_Dataset entries:_
-=-=-=-=-

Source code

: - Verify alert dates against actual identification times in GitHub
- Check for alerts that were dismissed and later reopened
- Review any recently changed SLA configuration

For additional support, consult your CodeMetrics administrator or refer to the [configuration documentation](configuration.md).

-=-=-=-=-

This exercise calls for the line containing "- Check for" and each line after it in the records, copied exactly.

- Check for alerts that were dismissed and later reopened
- Review any recently changed SLA configuration

For additional support, consult your CodeMetrics administrator or refer to the [configuration documentation](configuration.md).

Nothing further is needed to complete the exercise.